Rebekah Morin (Photo: Julietta Cervantes)

On the way up a staircase, you may be stopped to observe below a drunken actress (Roxanne Kidd) desperately trying to climb the steps with little remaining sense of balance, then be greeted by an exuberant Shakespearean actor (Carlton Cyrus Ward) who addresses audience members as his new interns and inserts them into a scene rehearsal.

We're trained in janitorial duties by a hearty maintenance worker (Josh Matthews) and taught how to work the special effects that create that stormy sea visual by the actress who appears in the boat (JesSy Smith). The madness that leads to curtain time is played out in a choreographed scene where actors respond to the stage manager's calls while rushing from room to room in various stages of dress and undress.

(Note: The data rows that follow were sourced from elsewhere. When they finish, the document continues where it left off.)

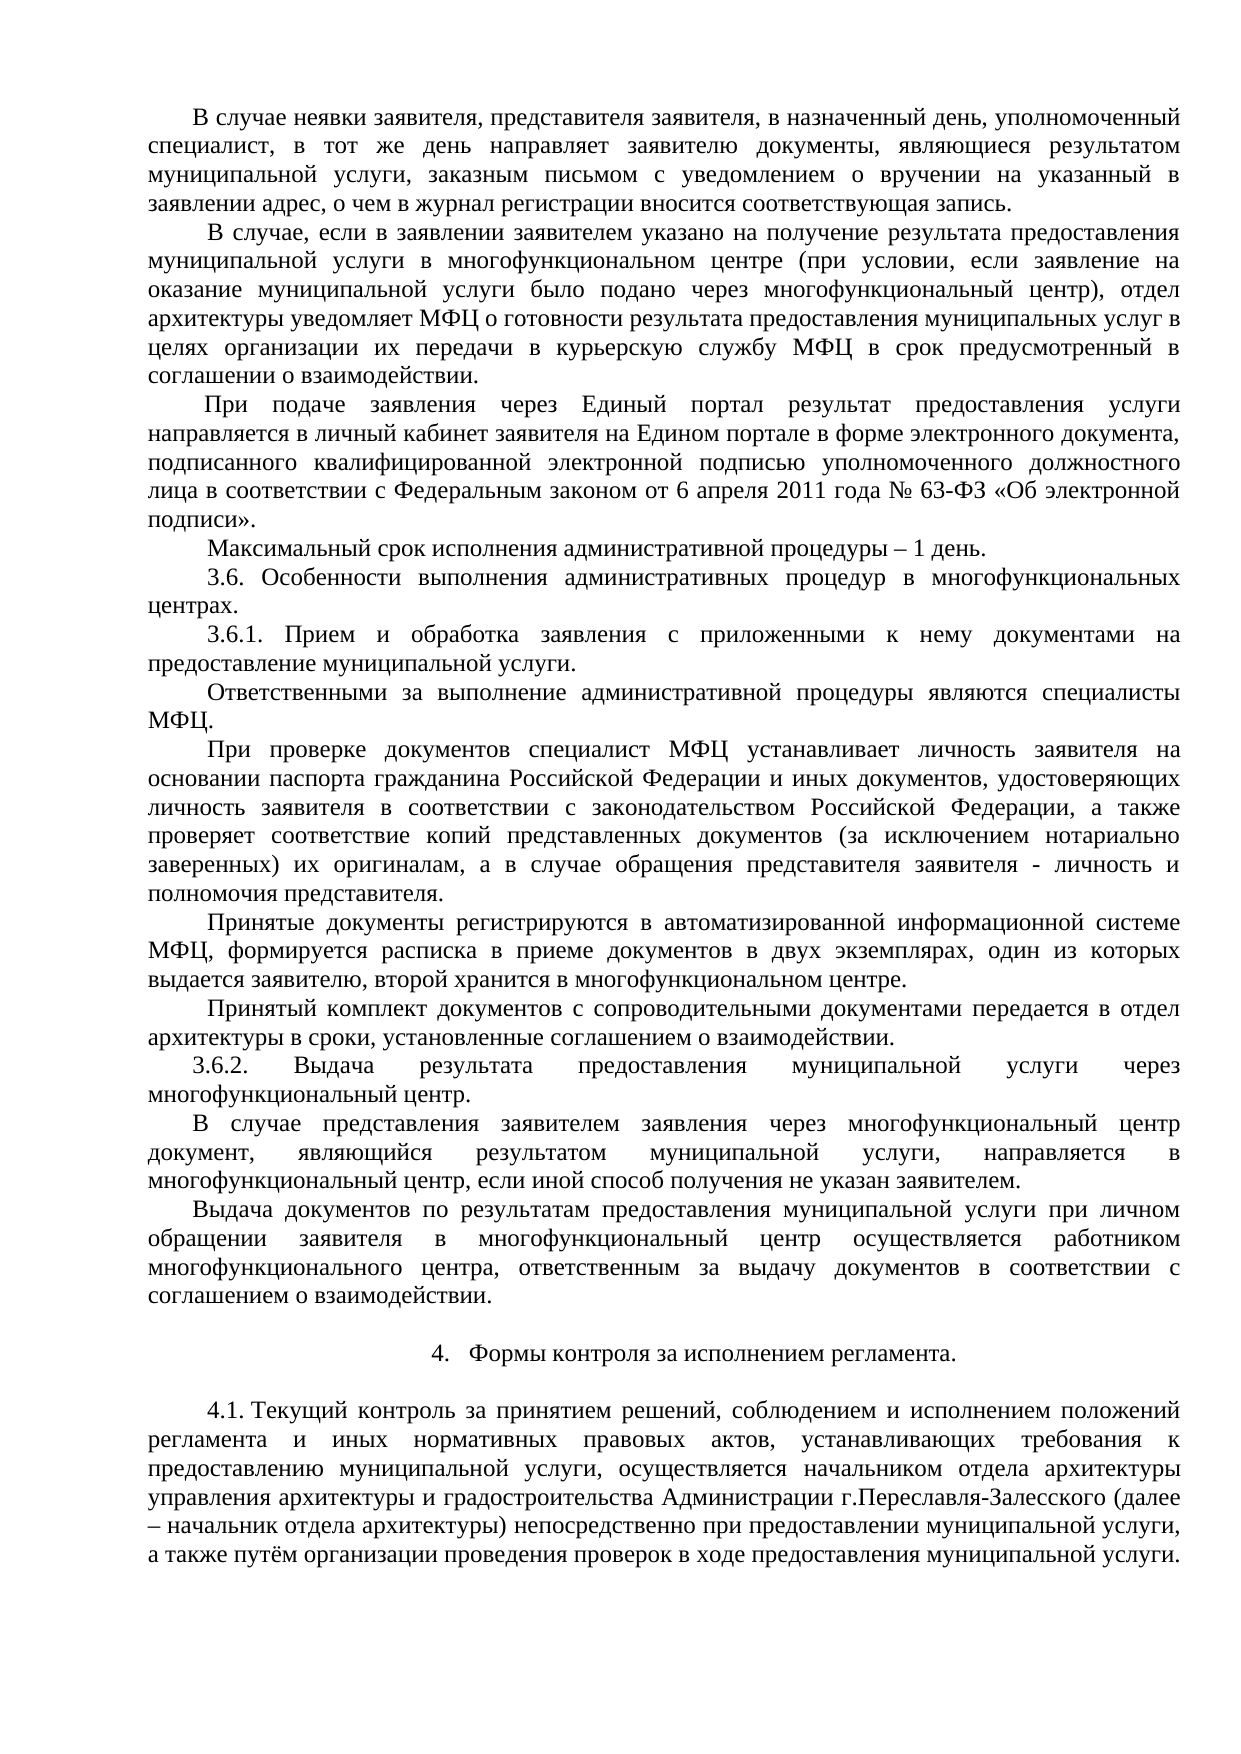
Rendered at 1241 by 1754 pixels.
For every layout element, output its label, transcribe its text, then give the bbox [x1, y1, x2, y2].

text При подаче заявления через Единый портал результат предоставления услуги направляется в личный кабинет заявителя на Едином портале в форме электронного документа, подписанного квалифицированной электронной подписью уполномоченного должностного лица в соответствии с Федеральным законом от 6 апреля 2011 года № 63-ФЗ «Об электронной подписи». [148, 389, 1181, 533]
text В случае, если в заявлении заявителем указано на получение результата предоставления муниципальной услуги в многофункциональном центре (при условии, если заявление на оказание муниципальной услуги было подано через многофункциональный центр), отдел архитектуры уведомляет МФЦ о готовности результата предоставления муниципальных услуг в целях организации их передачи в курьерскую службу МФЦ в срок предусмотренный в соглашении о взаимодействии. [148, 217, 1181, 389]
text Максимальный срок исполнения административной процедуры – 1 день. [148, 533, 1181, 562]
text Ответственными за выполнение административной процедуры являются специалисты МФЦ. [148, 677, 1181, 734]
text 3.6.2. Выдача результата предоставления муниципальной услуги через многофункциональный центр. [148, 1051, 1181, 1108]
text При проверке документов специалист МФЦ устанавливает личность заявителя на основании паспорта гражданина Российской Федерации и иных документов, удостоверяющих личность заявителя в соответствии с законодательством Российской Федерации, а также проверяет соответствие копий представленных документов (за исключением нотариально заверенных) их оригиналам, а в случае обращения представителя заявителя - личность и полномочия представителя. [148, 734, 1181, 907]
text В случае неявки заявителя, представителя заявителя, в назначенный день, уполномоченный специалист, в тот же день направляет заявителю документы, являющиеся результатом муниципальной услуги, заказным письмом с уведомлением о вручении на указанный в заявлении адрес, о чем в журнал регистрации вносится соответствующая запись. [148, 102, 1181, 217]
list Формы контроля за исполнением регламента. [207, 1338, 1181, 1367]
text Принятый комплект документов с сопроводительными документами передается в отдел архитектуры в сроки, установленные соглашением о взаимодействии. [148, 993, 1181, 1051]
text Принятые документы регистрируются в автоматизированной информационной системе МФЦ, формируется расписка в приеме документов в двух экземплярах, один из которых выдается заявителю, второй хранится в многофункциональном центре. [148, 907, 1181, 993]
text В случае представления заявителем заявления через многофункциональный центр документ, являющийся результатом муниципальной услуги, направляется в многофункциональный центр, если иной способ получения не указан заявителем. [148, 1108, 1181, 1194]
text 3.6. Особенности выполнения административных процедур в многофункциональных центрах. [148, 562, 1181, 619]
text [148, 1396, 1181, 1568]
text Выдача документов по результатам предоставления муниципальной услуги при личном обращении заявителя в многофункциональный центр осуществляется работником многофункционального центра, ответственным за выдачу документов в соответствии с соглашением о взаимодействии. [148, 1194, 1181, 1309]
text 3.6.1. Прием и обработка заявления с приложенными к нему документами на предоставление муниципальной услуги. [148, 619, 1181, 677]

While each character is no-doubt meant to represent the ghosts of the theatre, the most haunting moments involve overhead views of a pas de deux through the auditorium by an actress and a director (Marissa Nielsen-Pincus and Niko Tsocanos) and of a rowdy dance party at the lobby bar.

Of course, it may cross your mind throughout the course of the evening that the five-year-old Claire Tow Theater, with its brief history of hosting new works by contemporary playwrights, may be a bit modern to be properly haunted. That's probably why, at the outset, audience members are handed tickets for the Montgomery County Playhouse's production of William Burns' "Exits and Entrances."

But if there's anything to be learned by Ghost Light, it's that the magic of theatre occurs only when you're willing to suspend all disbelief.